Las dos dimos un respingo cuando sonó su teléfono.

—Es para ti —dijo Isabel antes de sacarlo. Miró la pantalla y me lo pasó.

El estómago me dio otro vuelco; no sabía si era la loba que llevaba dentro o si se debía a mi nerviosismo repentino.

Isabel me dio una palmada en el brazo y se me puso la piel de gallina.

—Di algo.

—Hola —murmuré con voz ronca.

—Hola —contestó Sam, apenas audible—. ¿Cómo estás?

Era consciente de que Isabel estaba a mi lado. Me giré hacia el ganso, que volvió a guiñarme un ojo. Mi propia piel me resultaba ajena.

—Mejor.

No sabía qué decir en una conversación de dos minutos, después de dos meses separados. No quería hablar, quería acurrucarme contra él y dormirme. Más que ninguna otra cosa, quería volver a verlo, ver en sus ojos que lo que había pasado entre nosotros había sido real, que no era un desconocido. No quería un gesto grandilocuente ni una conversación rebuscada; solo quería saber que había algo que permanecía inalterable aunque todo lo demás hubiese cambiado. De pronto me enfadé con el teléfono, con mi cuerpo inestable, con los lobos que habían dado sentido a mi vida y me la habían destrozado.

—Ya voy —dijo—. Tardo diez minutos.

Ocho minutos más de la cuenta: habían empezado a dolerme los huesos.

—Me gustaría…

Me callé para apretar los dientes y hacer frente al estremecimiento. Aquella era la peor parte: cuando empezaba a doler pero sabía que después dolería más.

—… Me gustaría tomarme un chocolate cuando vuelva. Lo echo de menos.

Sam hizo un ruidito. Había notado que iba a transformarme, y más que la transformación, me dolió que lo hubiese notado.

—Ya sé que es difícil. Piensa en el verano, Grace. Recuerda que todo acabará.

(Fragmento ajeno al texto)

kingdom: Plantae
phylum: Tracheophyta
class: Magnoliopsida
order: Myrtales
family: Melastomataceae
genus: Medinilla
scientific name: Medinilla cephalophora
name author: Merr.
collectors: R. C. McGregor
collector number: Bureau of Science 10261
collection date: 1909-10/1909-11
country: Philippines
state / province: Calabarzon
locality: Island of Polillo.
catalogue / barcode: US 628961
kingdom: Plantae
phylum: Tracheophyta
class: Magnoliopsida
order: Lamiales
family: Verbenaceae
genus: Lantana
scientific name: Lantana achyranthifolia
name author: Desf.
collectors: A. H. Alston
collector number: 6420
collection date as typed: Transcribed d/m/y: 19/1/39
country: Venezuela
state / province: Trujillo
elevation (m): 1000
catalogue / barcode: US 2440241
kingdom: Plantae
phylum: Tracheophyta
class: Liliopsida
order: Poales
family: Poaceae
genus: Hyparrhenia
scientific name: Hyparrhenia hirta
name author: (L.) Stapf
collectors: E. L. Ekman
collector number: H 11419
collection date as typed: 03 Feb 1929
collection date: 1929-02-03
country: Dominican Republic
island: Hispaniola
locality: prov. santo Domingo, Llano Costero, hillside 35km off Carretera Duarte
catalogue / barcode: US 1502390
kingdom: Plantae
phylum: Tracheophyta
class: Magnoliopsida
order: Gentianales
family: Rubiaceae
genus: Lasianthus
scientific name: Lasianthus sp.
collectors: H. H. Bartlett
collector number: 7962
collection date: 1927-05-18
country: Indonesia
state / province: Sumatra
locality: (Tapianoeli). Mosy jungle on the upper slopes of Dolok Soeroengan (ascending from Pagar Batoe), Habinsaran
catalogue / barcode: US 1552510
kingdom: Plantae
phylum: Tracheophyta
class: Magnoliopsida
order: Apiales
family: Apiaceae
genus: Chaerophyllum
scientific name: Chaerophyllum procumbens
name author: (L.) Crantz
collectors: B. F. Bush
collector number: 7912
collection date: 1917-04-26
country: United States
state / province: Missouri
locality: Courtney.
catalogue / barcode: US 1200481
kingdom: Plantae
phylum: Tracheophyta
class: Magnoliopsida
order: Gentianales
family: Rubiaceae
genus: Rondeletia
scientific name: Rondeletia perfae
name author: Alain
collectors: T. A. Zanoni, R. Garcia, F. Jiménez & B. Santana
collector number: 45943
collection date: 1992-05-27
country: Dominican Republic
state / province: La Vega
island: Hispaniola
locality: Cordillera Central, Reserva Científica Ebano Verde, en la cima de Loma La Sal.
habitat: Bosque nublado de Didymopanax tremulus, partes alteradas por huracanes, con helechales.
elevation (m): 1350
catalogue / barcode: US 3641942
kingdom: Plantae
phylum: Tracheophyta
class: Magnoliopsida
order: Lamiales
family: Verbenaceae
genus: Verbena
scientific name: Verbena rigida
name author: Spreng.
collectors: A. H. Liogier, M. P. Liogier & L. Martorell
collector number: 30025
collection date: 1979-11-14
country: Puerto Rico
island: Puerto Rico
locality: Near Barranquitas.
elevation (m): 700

Me quemaban los ojos. Me encogí de hombros para protegerme de la mirada de Isabel.

—Quiero que acabe ya —susurré, y me sentí fatal por reconocerlo.

—Quieres… —contestó Sam.

—¡Grace! —dijo Isabel entre dientes mientras me quitaba el teléfono—. ¡Tienes que salir de aquí, han llegado mis padres!

Cerró el móvil. Se oían voces procedentes de otra habitación.

—¡Isabel! —gritó Tom Culpeper a lo lejos.

Mi cuerpo estaba estirándose y desgarrándome por dentro. Solo quería hacerme un ovillo.

Isabel me empujó hacia una puerta y entré a trompicones en otra habitación.

—Quédate ahí. ¡Y no hagas ruido! Ya me ocupo yo.

—Isabel —dije entrecortadamente—. No puedo…

Al otro lado de la sala, la enorme cerradura antigua sonó como un disparo al abrirse, y justo en ese momento Isabel me cerró la puerta en las narices.